BLUE NOTE 3

After I started going to school, my little brother Eunsu followed me there every morning. Since he wasn't allowed inside, he used to squat at the corner of the schoolyard wall to wait for me until school was over. Eunsu was different from me. When the other kids hit him, he never grabbed a stick and hit them back. If a stronger kid picked on me, I would fight him to the bitter end, sinking my teeth into his forearm if I had to, but not Eunsu. His fate, like our mother’s, was to submit to the lash of destiny and do nothing but cry. School would end and I would rush out to find Eunsu trembling and shivering against the wall, his lips blue from the cold. Our daily meal was the cornbread that was rationed out to the students at school. I used to save my piece and not take a single bite even while the other kids were eating theirs and my mouth was watering for a taste. On some days, I would find Eunsu sitting there with a bloody nose; on other days, I would find him crying with his pepper hanging out because his clothes had been stolen by the other kids.

For a long time after, I used to wonder whether I had really loved my little brother. I don’t know. All I do know is that I wanted him to be happy. I think maybe those times we spent together, walking home and sharing the cornbread that I had managed not to eat, might have been the happiest times of both of our lives.

One day, it rained. It was spring, but the weather was cold, and the sky that started off clear in the morning grew dark, and suddenly the rain was like poles of water coming down. I didn’t hear a word the teacher said and just stared out the window. There was nowhere outside of the school where Eunsu could stay dry. An image of him in the rain passed before my eyes: like a young pigeon left behind in an empty nest, he was crying so hard that his eyes were swelling up. As soon as the first period ended, I ran out the gate.

Standing there in the rain, Eunsu was so surprised to see me come out earlier than expected that he smiled from ear to ear. The rain beat down mercilessly on his face, but he was beside himself with happiness. I lost my temper. Since I had no umbrella either, I was no better off than he was, and my clothes were getting as drenched as his.

“Go home,” I told him.

“Don’t want to.”

“Go home!”

“No.”

It hurt to have to send him back to our house where our drunk father would grab the first thing he saw when he awoke, whether a stick or a broom handle, and beat my little brother with it. But the rain was coming down hard, so I grabbed Eunsu by the collar and dragged him toward home. I left him in the alleyway that led to our house and turned to leave, but he followed me out. I turned around, grabbed him by the collar again, and dragged him back. I turned and ran, but he kept following me. I ran back to him again and started punching him. And like a fool from the planet of submission who doesn’t know the meaning of the word disobedience, Eunsu took the blows while clinging to the hem of my shirt. I wailed away at him like a crazy person. Blood spurted from his nose and soaked into my clothes along with the rain.

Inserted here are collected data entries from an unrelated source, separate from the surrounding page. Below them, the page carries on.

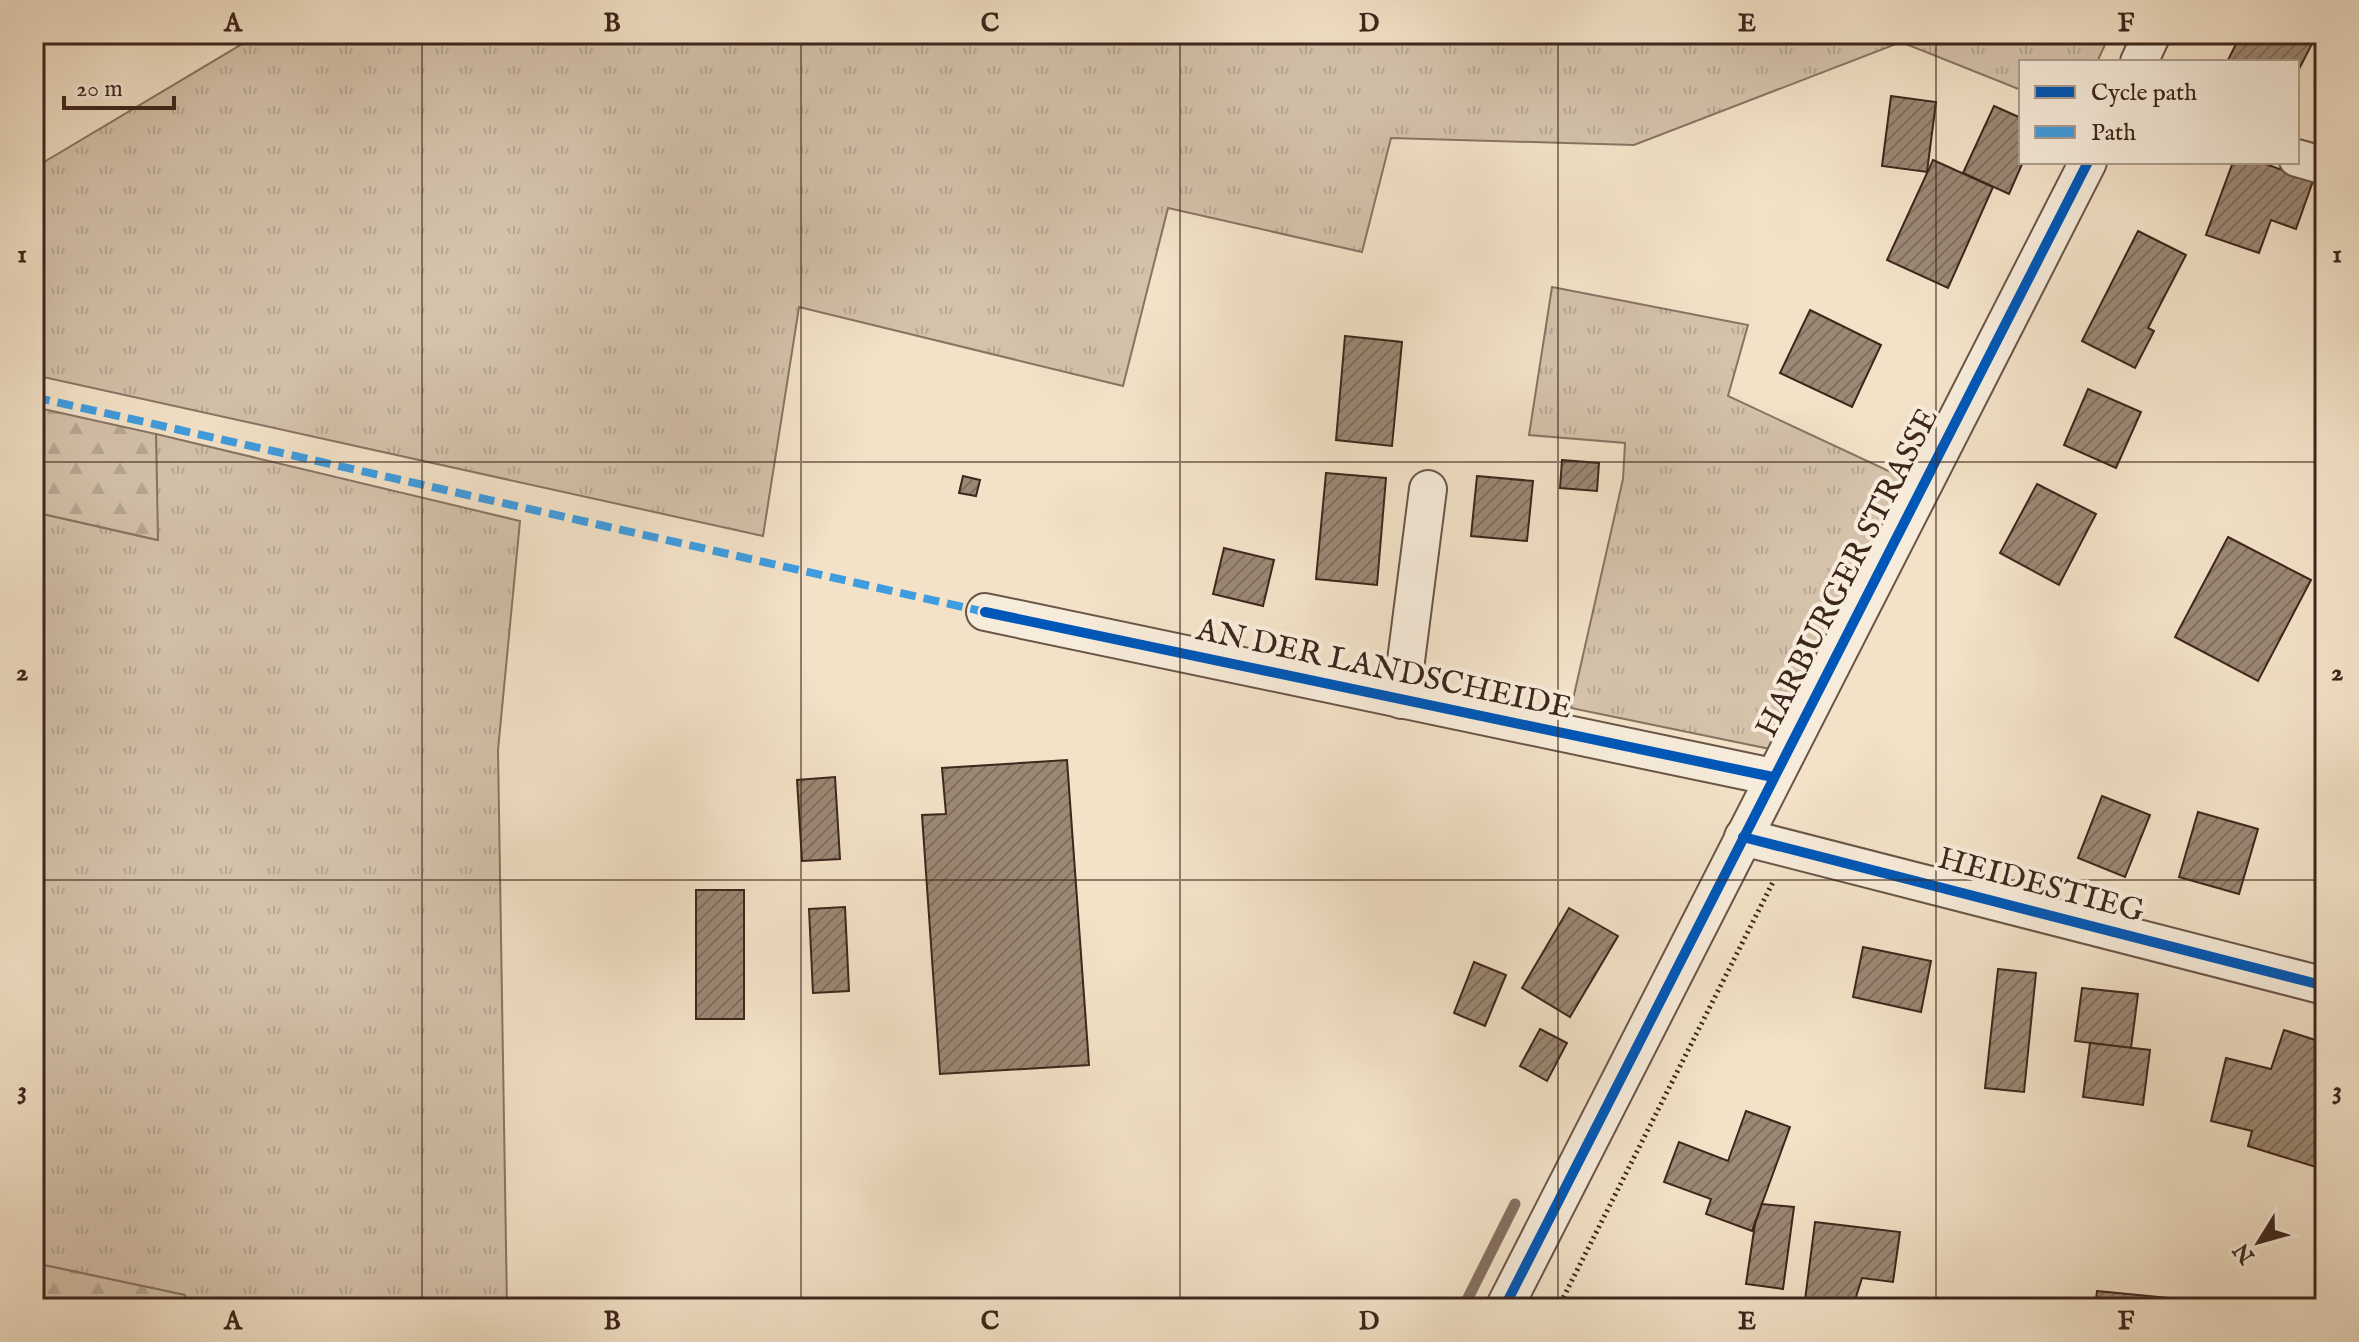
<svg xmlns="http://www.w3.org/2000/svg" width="2359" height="1342" font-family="'IM FELL English',serif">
	<defs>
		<pattern id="grass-tufts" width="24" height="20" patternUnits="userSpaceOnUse" patternTransform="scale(2)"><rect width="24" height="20" fill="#d4c2ab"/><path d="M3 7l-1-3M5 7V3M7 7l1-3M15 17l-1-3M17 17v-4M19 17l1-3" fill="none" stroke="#b7a793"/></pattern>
		<pattern id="forest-firs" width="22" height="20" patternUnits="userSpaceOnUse" patternTransform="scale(2)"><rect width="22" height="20" fill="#d4c2ab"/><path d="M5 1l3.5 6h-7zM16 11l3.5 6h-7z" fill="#b7a793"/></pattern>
		<pattern id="building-hatch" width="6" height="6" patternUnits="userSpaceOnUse" patternTransform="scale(2)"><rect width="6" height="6" fill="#9c8875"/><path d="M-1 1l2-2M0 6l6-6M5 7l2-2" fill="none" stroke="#806f5f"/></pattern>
	</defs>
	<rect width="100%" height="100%" fill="#f3e2c8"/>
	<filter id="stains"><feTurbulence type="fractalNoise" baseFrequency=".0025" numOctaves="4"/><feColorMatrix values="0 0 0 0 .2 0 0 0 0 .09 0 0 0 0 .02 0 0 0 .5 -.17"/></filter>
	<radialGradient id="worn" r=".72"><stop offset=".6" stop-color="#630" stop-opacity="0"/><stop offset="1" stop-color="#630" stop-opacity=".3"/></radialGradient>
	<g fill="url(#grass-tufts)" stroke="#887464" stroke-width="2">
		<polygon points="259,34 2110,34 2097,62 2021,62 2021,90 1901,42 1634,145 1391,138 1362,252 1168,208 1123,386 799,307 763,536 34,375 34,168"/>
		<polygon points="1552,287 1748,325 1728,396 1908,480 1775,750 1571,708 1623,479 1625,443 1529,435"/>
		<polygon points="156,434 520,521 498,750 507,1308 186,1308 185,1295 34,1263 34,512 157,540"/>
	</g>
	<g fill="url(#forest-firs)" stroke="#887464" stroke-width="2">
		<polygon points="34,407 156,434 158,540 34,512"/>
		<polygon points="34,1263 185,1295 186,1308 34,1308"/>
	</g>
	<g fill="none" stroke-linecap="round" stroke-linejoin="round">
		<polyline stroke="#857060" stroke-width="11" points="1463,1308 1515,1204"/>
	</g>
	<g fill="url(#building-hatch)" stroke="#3d261c" stroke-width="2">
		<polygon points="2241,34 2317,34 2297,73 2297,62 2227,62"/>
		<polygon points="1891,96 1936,102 1927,172 1882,166"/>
		<polygon points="1994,106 2021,118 2021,162 2023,162 2009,194 1963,173"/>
		<polygon points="1933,160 1993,187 1948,288 1887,260"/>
		<polygon points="2233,162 2260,162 2313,181 2296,229 2271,220 2259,253 2206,235"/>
		<polygon points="2138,231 2186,255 2148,328 2154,331 2135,368 2082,341"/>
		<polygon points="1810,310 1881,345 1852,407 1780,373"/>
		<polygon points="1345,336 1402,342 1392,446 1336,440"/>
		<polygon points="2088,389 2141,412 2116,468 2064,445"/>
		<polygon points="1562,460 1599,463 1597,491 1560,488"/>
		<polygon points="1326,473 1386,478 1377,585 1316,579"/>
		<polygon points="963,476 980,480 976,496 959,493"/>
		<polygon points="1477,476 1533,481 1527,541 1471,536"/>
		<polygon points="2037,484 2096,514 2059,585 2000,553"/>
		<polygon points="2228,537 2311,580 2258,681 2175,637"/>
		<polygon points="1224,548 1274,560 1263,606 1213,594"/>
		<polygon points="1067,760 1089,1065 940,1074 922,815 946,814 942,768"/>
		<polygon points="835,777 840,859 802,861 797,780"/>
		<polygon points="2102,796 2150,815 2125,877 2078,858"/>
		<polygon points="2198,812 2258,829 2239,894 2179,877"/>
		<rect x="696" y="890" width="48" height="129"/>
		<polygon points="845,907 849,991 813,993 809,909"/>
		<polygon points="1569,908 1618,936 1570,1017 1522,988"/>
		<polygon points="1863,947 1931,961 1921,1012 1853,997"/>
		<polygon points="1474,962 1506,975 1485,1026 1454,1013"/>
		<polygon points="1998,969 2036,973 2024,1092 1985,1088"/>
		<polygon points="2082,988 2138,994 2131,1048 2075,1041"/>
		<polygon points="1540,1029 1567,1043 1547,1081 1520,1066"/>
		<polygon points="2284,1030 2325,1043 2325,1138 2316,1167 2248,1146 2252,1131 2211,1121 2226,1058 2271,1069"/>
		<polygon points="2090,1043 2150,1050 2143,1105 2083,1097"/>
		<polygon points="1746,1111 1790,1127 1752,1231 1706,1214 1711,1199 1664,1182 1679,1142 1728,1161"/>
		<polygon points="1762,1204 1794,1207 1783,1289 1746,1284 1755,1224"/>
		<polygon points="1815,1222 1900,1232 1893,1282 1862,1278 1855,1300 1835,1300 1834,1308 1804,1308"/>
		<polygon points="2097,1291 2251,1306 2251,1308 2095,1308"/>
	</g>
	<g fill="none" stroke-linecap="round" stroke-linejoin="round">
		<g stroke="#6a5547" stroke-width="40">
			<g id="minor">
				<polyline points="2139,62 2152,34"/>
				<polyline points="2297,158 2325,166"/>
				<polyline points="985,612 1773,777"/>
				<polyline points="1401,700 1428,489"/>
				<polyline points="1743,837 2325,986"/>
				<polyline points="1504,1308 2088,162"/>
			</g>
		</g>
		<polyline stroke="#3d261c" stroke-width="5" stroke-dasharray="2 4" stroke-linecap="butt" points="1558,1308 1774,880"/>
		<use href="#minor" stroke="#f7ecdb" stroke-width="36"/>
		<polyline stroke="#3f9cdf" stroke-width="8" stroke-dasharray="16 8" stroke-linecap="butt" points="34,397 985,612"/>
		<g stroke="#f7ecdb" stroke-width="15">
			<g id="cycleway">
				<polyline points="985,612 1773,777"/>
				<polyline points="1743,837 2325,986"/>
				<polyline points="1504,1308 2088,162"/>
			</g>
		</g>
		<use href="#cycleway" stroke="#0057b8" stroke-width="10"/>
	</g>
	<path fill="none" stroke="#3d261c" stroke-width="2" stroke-opacity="0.55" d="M 422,34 L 422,1308M 801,34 L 801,1308M 1180,34 L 1180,1308M 1558,34 L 1558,1308M 1936,34 L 1936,1308M 34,462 L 2325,462M 34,880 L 2325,880"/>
	<g text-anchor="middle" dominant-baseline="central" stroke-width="8" stroke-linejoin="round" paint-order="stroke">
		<g font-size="32" fill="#3d261c" stroke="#f7ecdb">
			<text transform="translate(1848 573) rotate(-63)">HARBURGER STRASSE</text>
			<text transform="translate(1384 670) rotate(12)">AN DER LANDSCHEIDE</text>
			<text transform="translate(2041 886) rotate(15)">HEIDESTIEG</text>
		</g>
	</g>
	<rect width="2359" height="1342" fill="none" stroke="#f3e2c8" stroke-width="88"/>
	<rect x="2019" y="60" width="280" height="104" fill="#f7ecdb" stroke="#ad9d8f" stroke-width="2"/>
	<rect x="2035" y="86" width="40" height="12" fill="#0057b8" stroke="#ad9d8f" stroke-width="2"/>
	<text x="2091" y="100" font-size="24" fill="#3d261c">Cycle path</text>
	<rect x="2035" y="126" width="40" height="12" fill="#3f9cdf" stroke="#ad9d8f" stroke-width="2"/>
	<text x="2091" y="140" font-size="24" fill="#3d261c">Path</text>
	<g transform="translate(2259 1242) rotate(233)" stroke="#f7ecdb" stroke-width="6" paint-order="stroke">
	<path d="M0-6L14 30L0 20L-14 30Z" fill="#3d261c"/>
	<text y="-12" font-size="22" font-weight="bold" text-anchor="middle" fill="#3d261c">N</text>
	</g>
	<path d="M64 96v12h110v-12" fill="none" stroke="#3d261c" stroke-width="4"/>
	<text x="76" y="96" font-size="24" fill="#3d261c" stroke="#f7ecdb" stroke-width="6" paint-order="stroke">20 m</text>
	<rect x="44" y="44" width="2271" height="1254" fill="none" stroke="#3d261c" stroke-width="3"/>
	<g font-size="26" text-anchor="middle" font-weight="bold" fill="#3d261c">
		<text x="233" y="31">A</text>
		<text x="612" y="31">B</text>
		<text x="990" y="31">C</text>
		<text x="1369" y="31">D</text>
		<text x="1747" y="31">E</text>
		<text x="2126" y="31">F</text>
		<text x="22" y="262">1</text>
		<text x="2337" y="262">1</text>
		<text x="22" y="680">2</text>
		<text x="2337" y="680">2</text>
		<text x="22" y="1098">3</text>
		<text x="2337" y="1098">3</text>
		<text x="233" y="1329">A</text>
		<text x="612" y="1329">B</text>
		<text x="990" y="1329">C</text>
		<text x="1369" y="1329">D</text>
		<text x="1747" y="1329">E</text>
		<text x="2126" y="1329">F</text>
	</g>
	<rect width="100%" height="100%" filter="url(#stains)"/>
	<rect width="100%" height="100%" fill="url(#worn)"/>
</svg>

“Listen to me,” I said. “If you don’t go home right now, I’ll run away, too. I will leave you and run away. Now go home and don’t come out again!”

Eunsu stopped crying at once. He let go of my shirt. My running away would have been worse than a death sentence to him. He gave me a resentful look and turned to go. That was the last time we looked each other in the eyes. And it would be the last clear image of me that Eunsu ever saw.